Here is some example code (spark 2.2):
import org.apache.spark.sql._
def isCached(df: DataFrame) = spark.sharedState.cacheManager.lookupCachedData(df.queryExecution.logical).isDefined
val df = List("1", "2", "3").toDF.cache
df.show
isCached(df) // 1) Here, isCached returns 'true'
df.createOrReplaceTempView("myTable")
spark.catalog.isCached("myTable")
val df2 = spark.sqlContext.sql("select value, count(*) from myTable group by value").cache
df2.show
isCached(df2) // 2) (???) returns 'false'
val df3 = spark.sqlContext.sql("select value, 'a', count(*) from myTable group by value")

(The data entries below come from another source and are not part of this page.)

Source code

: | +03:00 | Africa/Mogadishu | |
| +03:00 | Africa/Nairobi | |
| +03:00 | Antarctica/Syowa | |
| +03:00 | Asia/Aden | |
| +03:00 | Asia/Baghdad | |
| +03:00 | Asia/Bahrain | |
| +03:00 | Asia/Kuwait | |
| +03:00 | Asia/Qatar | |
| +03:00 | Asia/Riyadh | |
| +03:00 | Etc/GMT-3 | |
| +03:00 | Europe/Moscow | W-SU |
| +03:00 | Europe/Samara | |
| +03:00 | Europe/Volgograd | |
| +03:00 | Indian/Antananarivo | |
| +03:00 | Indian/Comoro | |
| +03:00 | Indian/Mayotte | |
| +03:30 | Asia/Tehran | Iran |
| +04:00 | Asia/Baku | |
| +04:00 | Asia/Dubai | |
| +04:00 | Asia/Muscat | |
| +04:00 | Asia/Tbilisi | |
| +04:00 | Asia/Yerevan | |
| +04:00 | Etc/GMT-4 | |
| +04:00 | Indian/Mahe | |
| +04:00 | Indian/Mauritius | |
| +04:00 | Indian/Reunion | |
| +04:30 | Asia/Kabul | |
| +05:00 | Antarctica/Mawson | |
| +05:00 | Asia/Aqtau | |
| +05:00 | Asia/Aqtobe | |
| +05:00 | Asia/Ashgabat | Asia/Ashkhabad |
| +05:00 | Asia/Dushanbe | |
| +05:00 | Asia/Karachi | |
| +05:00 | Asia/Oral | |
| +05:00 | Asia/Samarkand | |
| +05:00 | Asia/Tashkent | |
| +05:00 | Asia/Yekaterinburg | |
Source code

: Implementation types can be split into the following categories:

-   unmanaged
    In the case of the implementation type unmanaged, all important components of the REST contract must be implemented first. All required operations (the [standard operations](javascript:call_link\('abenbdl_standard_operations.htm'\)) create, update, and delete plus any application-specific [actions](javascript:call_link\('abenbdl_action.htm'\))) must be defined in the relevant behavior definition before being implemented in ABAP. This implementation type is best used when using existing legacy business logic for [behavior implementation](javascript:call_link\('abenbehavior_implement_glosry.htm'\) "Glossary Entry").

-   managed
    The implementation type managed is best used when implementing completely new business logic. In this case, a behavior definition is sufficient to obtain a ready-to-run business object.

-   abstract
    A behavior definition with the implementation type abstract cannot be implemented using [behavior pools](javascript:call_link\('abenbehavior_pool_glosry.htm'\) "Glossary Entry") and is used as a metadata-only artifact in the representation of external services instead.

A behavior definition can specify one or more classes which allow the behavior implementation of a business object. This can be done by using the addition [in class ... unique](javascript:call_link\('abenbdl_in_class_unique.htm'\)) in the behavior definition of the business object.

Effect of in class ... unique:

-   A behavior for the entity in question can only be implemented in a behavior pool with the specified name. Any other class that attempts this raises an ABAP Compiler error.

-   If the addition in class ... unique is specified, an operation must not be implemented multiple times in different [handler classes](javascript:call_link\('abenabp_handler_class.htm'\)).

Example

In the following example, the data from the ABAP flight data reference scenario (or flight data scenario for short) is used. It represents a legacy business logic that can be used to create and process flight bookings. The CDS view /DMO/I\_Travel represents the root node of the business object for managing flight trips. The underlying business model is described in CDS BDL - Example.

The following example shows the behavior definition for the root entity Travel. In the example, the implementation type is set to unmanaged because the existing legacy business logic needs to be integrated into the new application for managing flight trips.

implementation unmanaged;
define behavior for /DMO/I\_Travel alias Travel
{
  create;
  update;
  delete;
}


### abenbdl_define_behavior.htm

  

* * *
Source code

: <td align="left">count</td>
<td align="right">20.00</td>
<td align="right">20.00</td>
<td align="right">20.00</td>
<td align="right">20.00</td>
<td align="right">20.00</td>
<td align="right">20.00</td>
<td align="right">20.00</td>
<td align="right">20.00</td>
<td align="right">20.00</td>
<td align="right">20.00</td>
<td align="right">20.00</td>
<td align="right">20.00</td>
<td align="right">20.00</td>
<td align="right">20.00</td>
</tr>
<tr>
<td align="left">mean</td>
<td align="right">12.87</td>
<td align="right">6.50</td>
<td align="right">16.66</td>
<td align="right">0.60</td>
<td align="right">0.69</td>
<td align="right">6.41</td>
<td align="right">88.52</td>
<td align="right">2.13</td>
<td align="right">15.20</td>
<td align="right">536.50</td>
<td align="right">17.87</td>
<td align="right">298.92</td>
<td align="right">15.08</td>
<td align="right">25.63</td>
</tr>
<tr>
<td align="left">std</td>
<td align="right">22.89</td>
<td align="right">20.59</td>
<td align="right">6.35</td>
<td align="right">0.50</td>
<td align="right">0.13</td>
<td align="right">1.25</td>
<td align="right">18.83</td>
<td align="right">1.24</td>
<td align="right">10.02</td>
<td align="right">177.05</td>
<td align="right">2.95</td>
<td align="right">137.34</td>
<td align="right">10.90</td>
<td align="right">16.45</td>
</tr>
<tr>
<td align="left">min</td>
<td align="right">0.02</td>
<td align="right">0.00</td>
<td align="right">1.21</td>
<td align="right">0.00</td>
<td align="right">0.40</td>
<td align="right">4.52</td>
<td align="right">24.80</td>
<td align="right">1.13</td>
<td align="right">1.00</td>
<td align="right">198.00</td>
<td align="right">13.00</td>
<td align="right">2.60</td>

df3.registerTempTable("x")
spark.sqlContext.cacheTable("x")
df3.show
spark.catalog.isCached("x") // Returns 'true'
isCached(df3) // 3) (???) Returns 'false'
spark.sqlContext.uncacheTable("myTable")
spark.catalog.isCached("myTable") // OK: Returns 'false'
isCached(df) // OK: Returns 'false'
spark.catalog.isCached("x") // 4) (???) Returns 'false'
Spark UI shows some storage associated to df2 but it seems to be tied to df. Usually, we do .cache()
followed by .count()
to materialize and then unpersist
parent dataframe when not needed anymore. In this example, when unpersisting df
, storage seen in spark UI for df2
and df3
disappear as well.
So how do we get (2), (3) or most importantly (4) to return true ?